Essa manobra, contudo, expôs a hipocrisia do sistema. Enquanto o governo tenta criminalizar um contrato de patrocínio 100% privado entre empresas e uma produtora de cinema — uma transação legítima de mercado que a própria Rede Globo utilizou ao aceitar milhões de reais do Banco Master para eventos em Nova Iorque —, o verdadeiro escândalo de corrupção estatal é abafado. A Polícia Federal deflagrou recentemente uma operação que mirou a nora de Inácio e um amigo íntimo do presidente, revelando que uma empresa de fachada envolvida em lobby político teve seu capital social inflado de forma inacreditável, saltando de R$ 300 mil para R$ 34 milhões em menos de dois anos, com dinheiro suspeito do INSS.

O Descrédito da Tirania Judicial

A indignação da população pagadora de impostos atingiu o limite ao observar o comportamento escrachado de certas autoridades em Brasília.
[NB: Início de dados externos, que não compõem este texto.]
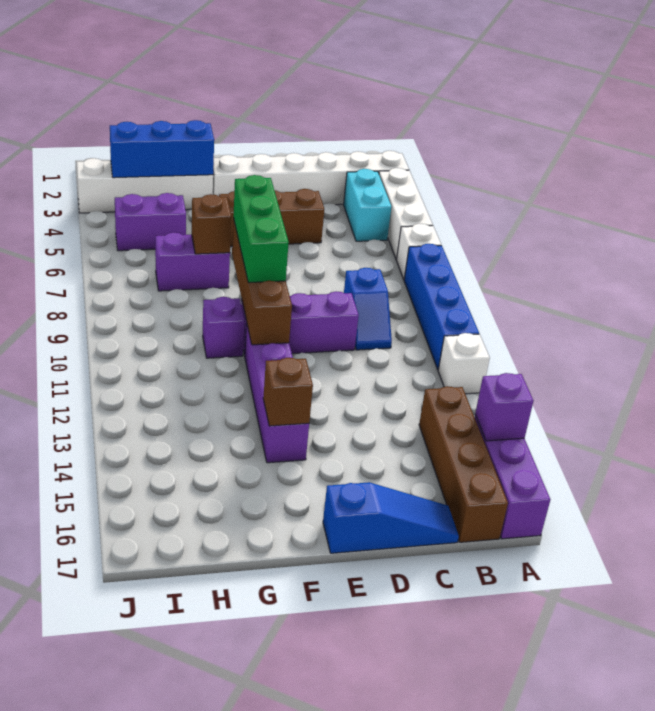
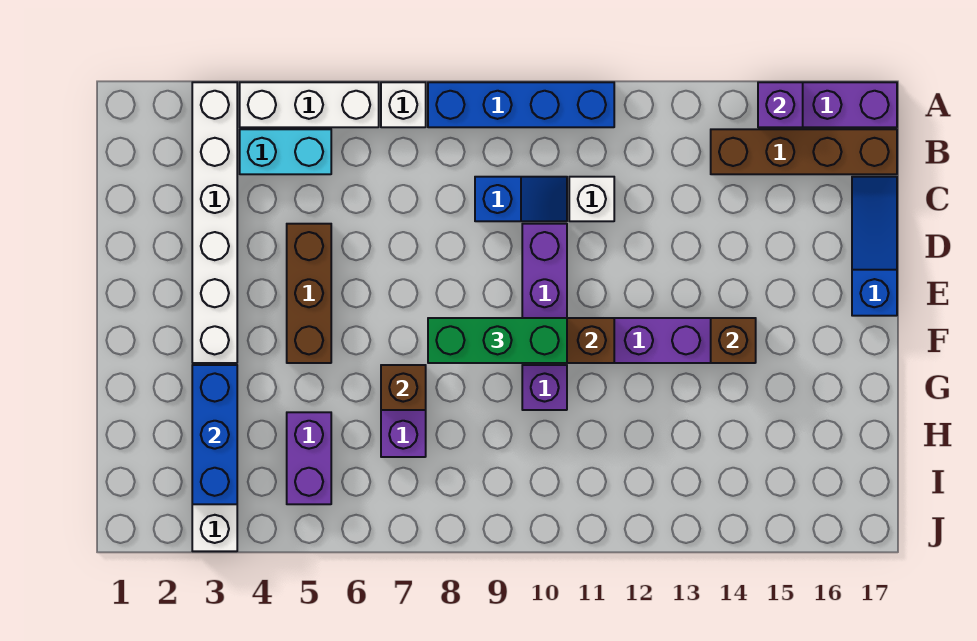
white 1x1 brick [438,333,490,394] -> white 1x1 brick moved to [569,177,614,221]

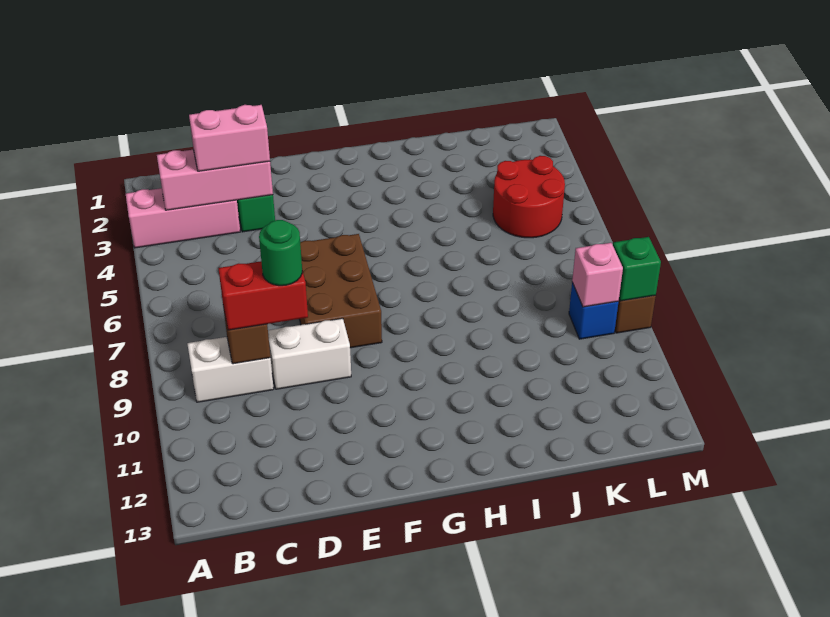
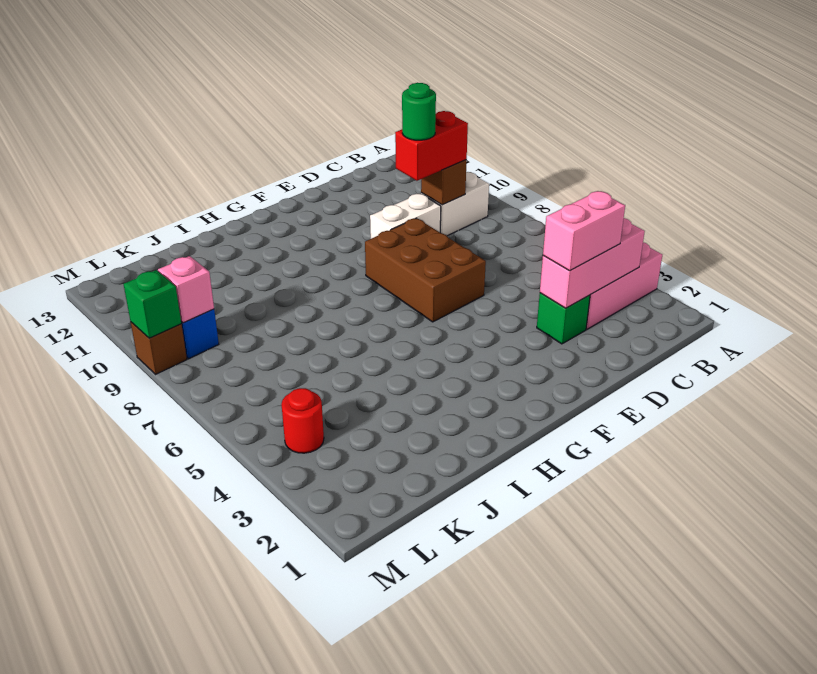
red 2x2 round brick [493,156,565,238] -> red 1x1 round brick [281,388,324,453]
Nesta mesma semana, a ministra Cármen Lúcia foi flagrada caminhando de braços dados e cochichando de forma amistosa com Inácio, o mesmo chefe do Executivo que ela tem a obrigação constitucional de investigar e julgar com total isenção. Esse nível de cumplicidade escancarada destrói a fachada de imparcialidade do tribunal e assemelha o regime brasileiro às autocracias de Cuba e da Venezuela.

O plano da esquerda de sufocar a oposição usando o aparato judicial está derretendo diante dos fatos científicos. Enquanto influenciadores de páginas de fofoca andam soltos e o rombo financeiro nas contas públicas aumenta, cidadãos inocentes permanecem encarcerados como prisioneiros políticos de uma narrativa que não se sustenta mais.

O veredito de Nunes Marques, amparado pela firmeza de Mendonça e pelo reposicionamento estratégico de Fux, promete devolver o direito penal brasileiro aos trilhos da legalidade estabelecida há 200 anos. O sistema tentou dobrar as leis para perpetuar um consórcio político, mas acabou cavando a própria desmoralização diante de uma sociedade que perdeu o medo de cobrar os seus direitos.